A ella le fascinó la idea. Fue por él después de su trabajo en su automóvil y don Juan la guió hacia las colinas donde estaba su propia casa. Hizo que estacionara el auto a una considerable distancia, y siguieron a pie el resto del camino, Antes de llegar a la casa, don Juan se detuvo y trazó una raya con el pie en la tierra seca y arenosa. Le dijo que esa raya era un lindero, y la instó a que lo cruzara.
La mujer nagual me contó que hasta ese momento ella se hallaba intrigadísima ante la posibilidad de ver un genuino bailarín indio, pero que cuando el viejo hizo una raya en el suelo y la llamo un lindero, ella empezó a titubear. Después se alarmó absolutamente cuando él añadió que ese lindero era sólo para ella, y que una vez que lo cruzara ya no habría cómo regresar.

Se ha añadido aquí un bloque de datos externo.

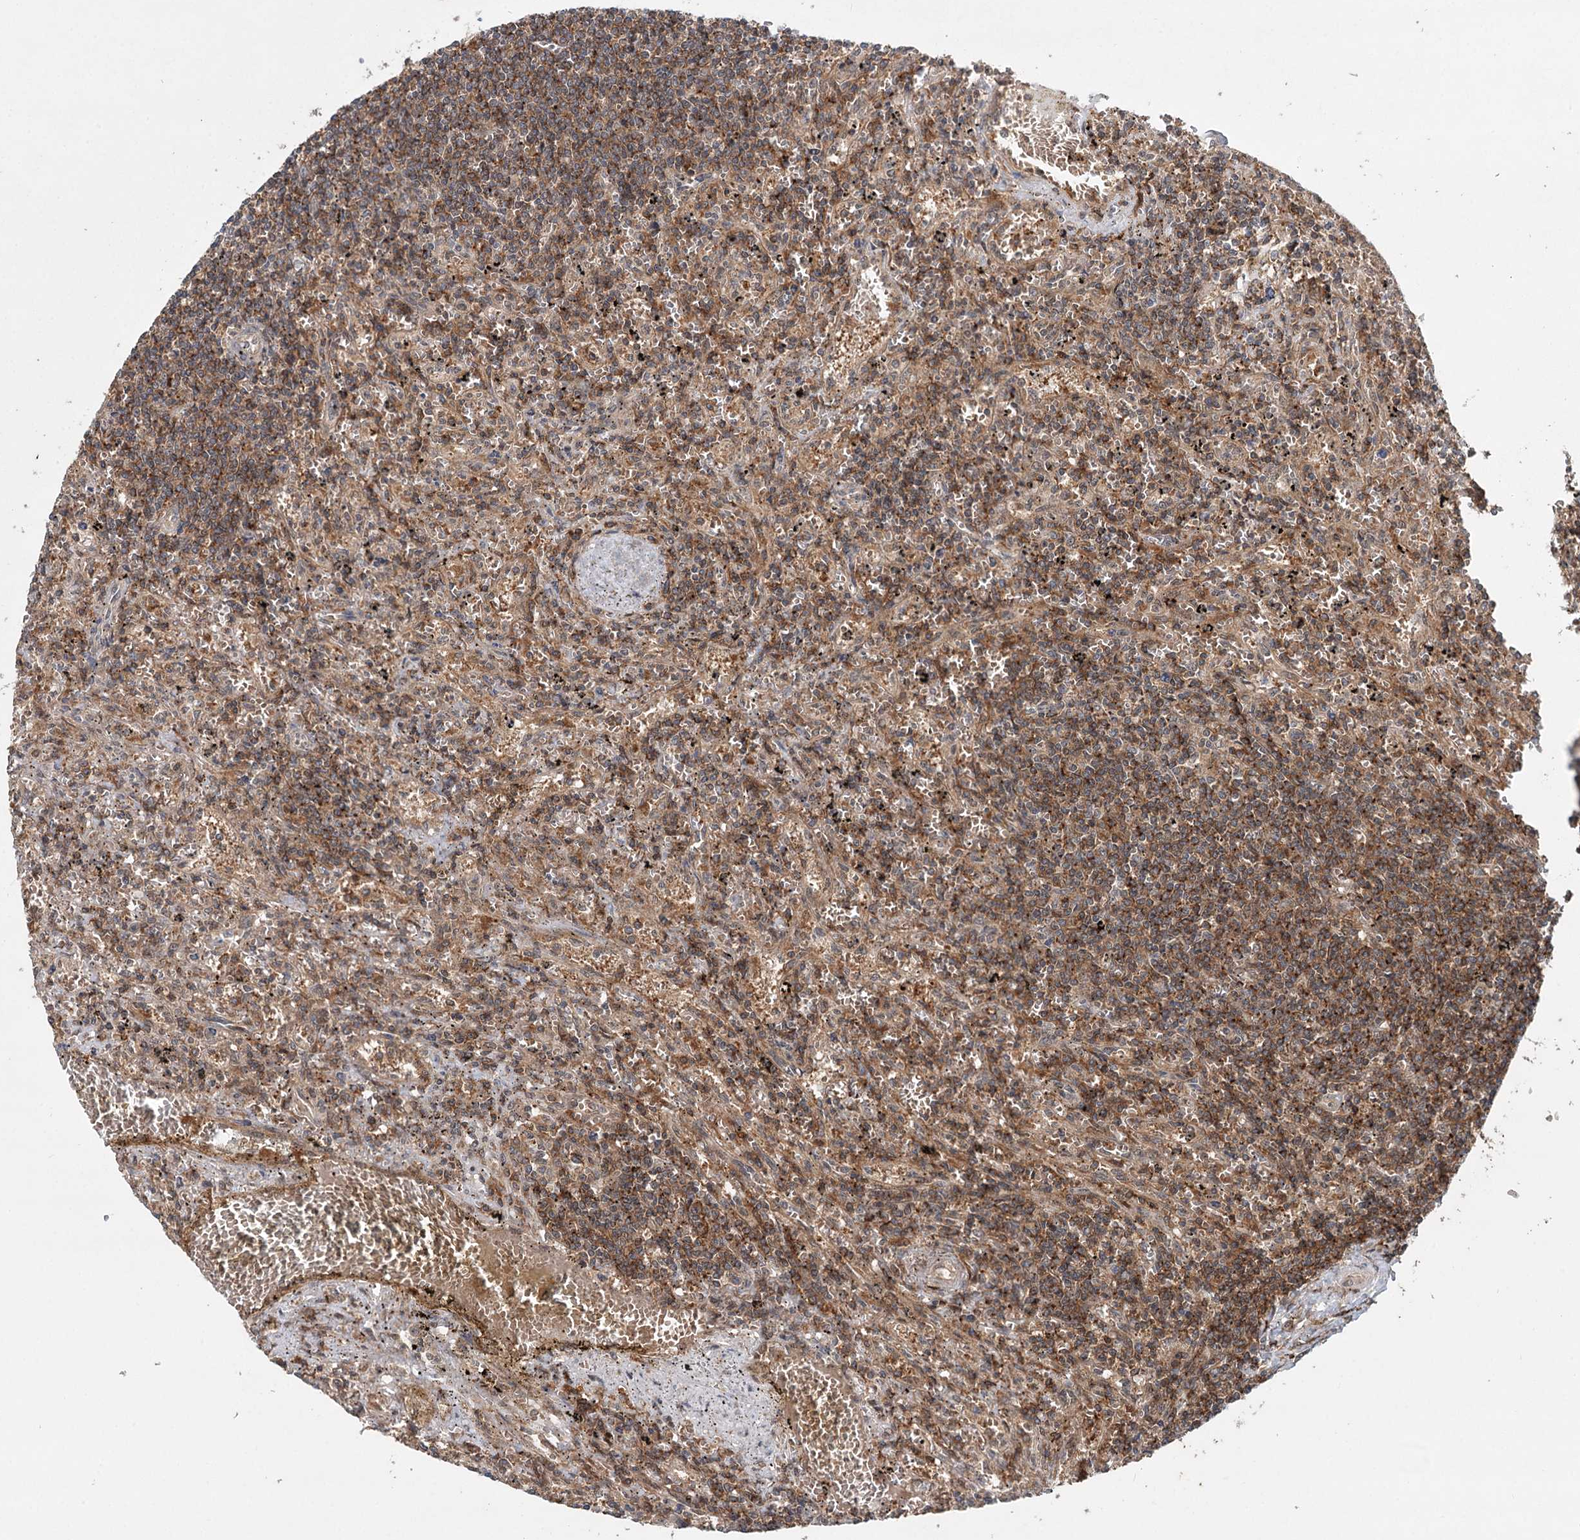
{"staining": {"intensity": "moderate", "quantity": "25%-75%", "location": "cytoplasmic/membranous"}, "tissue": "lymphoma", "cell_type": "Tumor cells", "image_type": "cancer", "snomed": [{"axis": "morphology", "description": "Malignant lymphoma, non-Hodgkin's type, Low grade"}, {"axis": "topography", "description": "Spleen"}], "caption": "An IHC photomicrograph of neoplastic tissue is shown. Protein staining in brown labels moderate cytoplasmic/membranous positivity in lymphoma within tumor cells. The staining is performed using DAB (3,3'-diaminobenzidine) brown chromogen to label protein expression. The nuclei are counter-stained blue using hematoxylin.", "gene": "C12orf4", "patient": {"sex": "male", "age": 76}}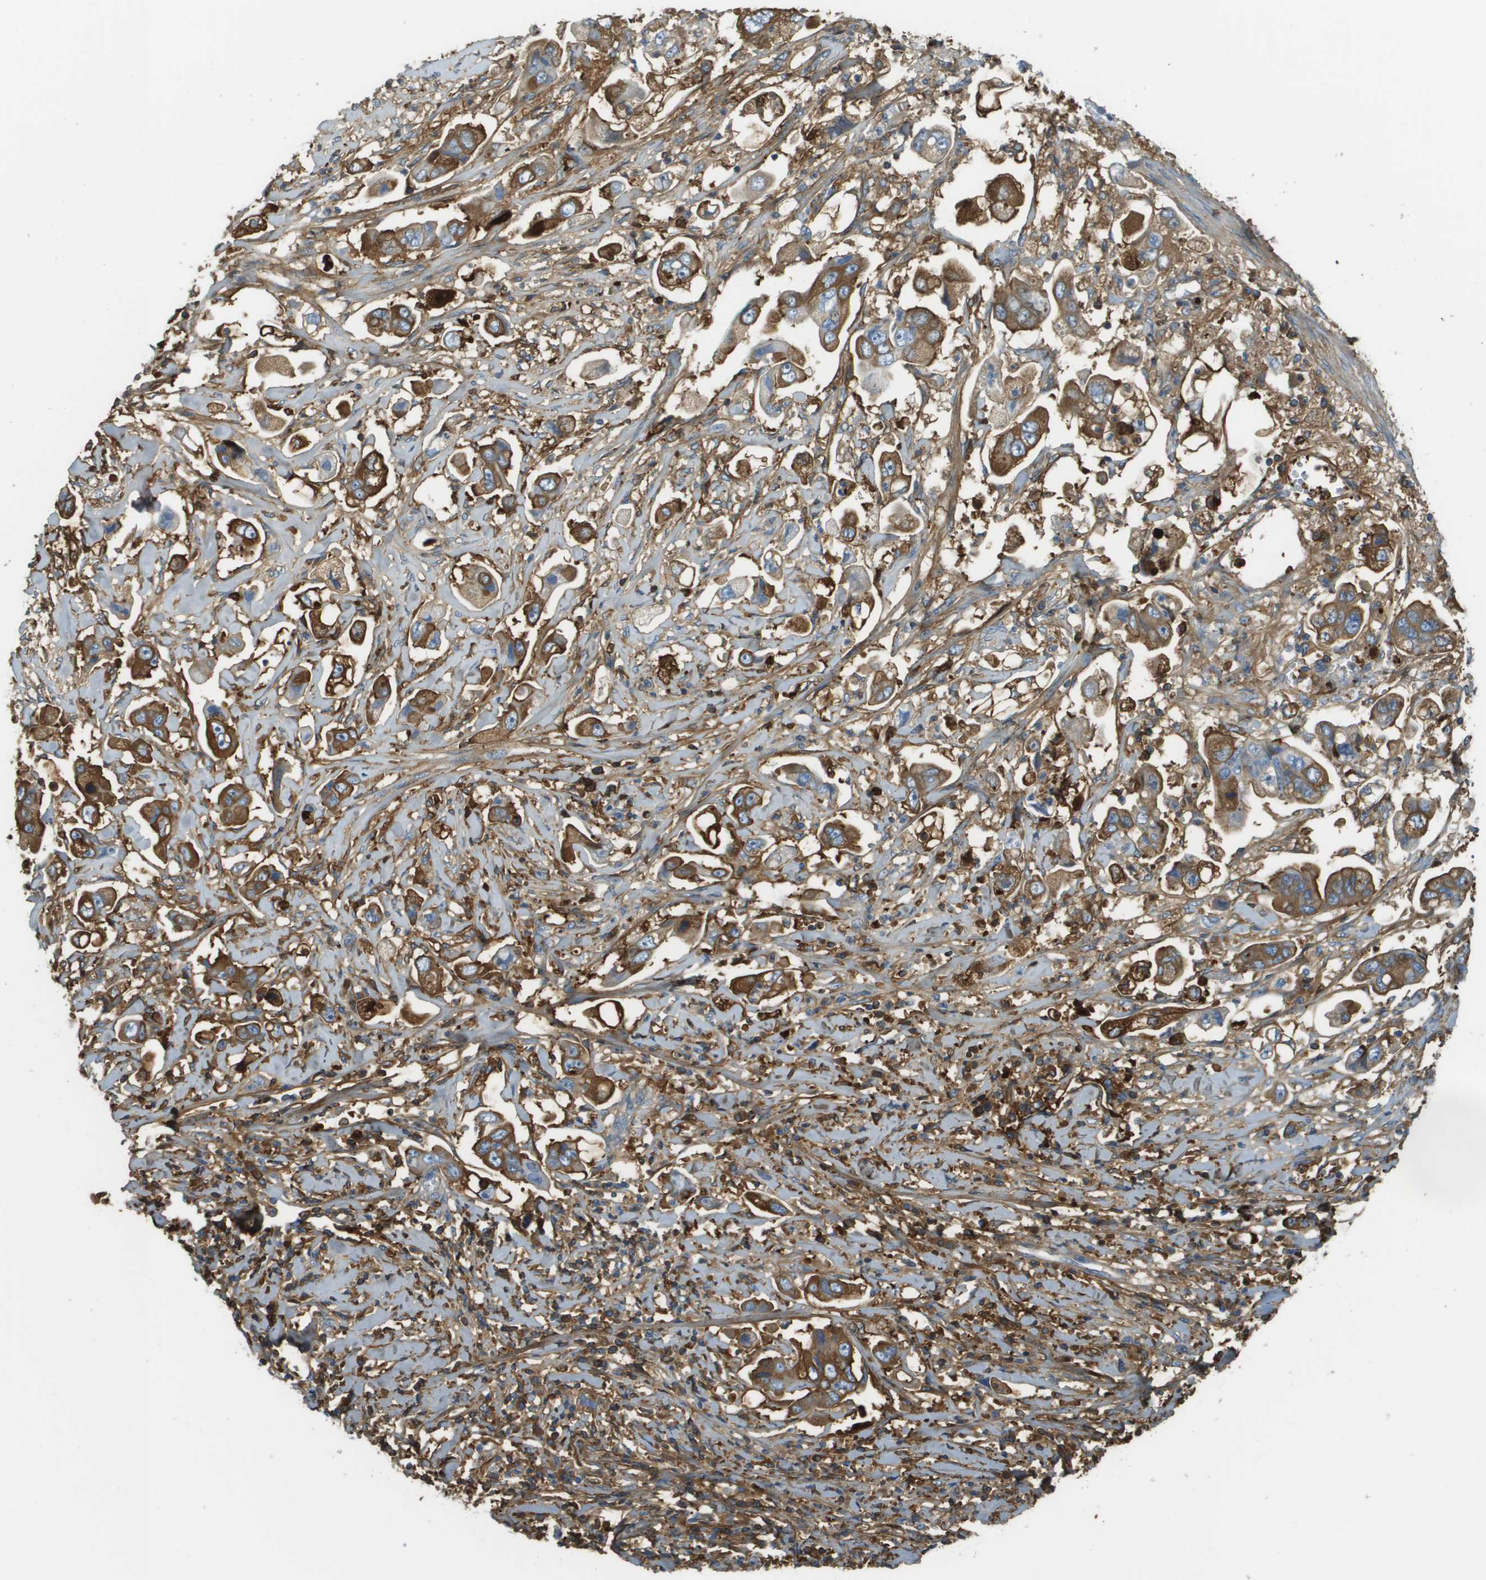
{"staining": {"intensity": "strong", "quantity": ">75%", "location": "cytoplasmic/membranous"}, "tissue": "stomach cancer", "cell_type": "Tumor cells", "image_type": "cancer", "snomed": [{"axis": "morphology", "description": "Adenocarcinoma, NOS"}, {"axis": "topography", "description": "Stomach"}], "caption": "A brown stain highlights strong cytoplasmic/membranous positivity of a protein in human stomach cancer tumor cells. (brown staining indicates protein expression, while blue staining denotes nuclei).", "gene": "DCN", "patient": {"sex": "male", "age": 62}}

El indio aparentemente vio la consternación de la muchacha y quiso tranquilizarla. Cortésmente le palmeó el hombro y le dio su garantía de que no le ocurriría ningún daño mientras él estuviera allí. Le dijo que el lindero podía explicarse como una forma de pago simbólico al bailarín, quien nunca aceptaba dinero. El ritual reemplazaba al dinero, y el ritual requería que ella cruzara el lindero por su propia cuenta.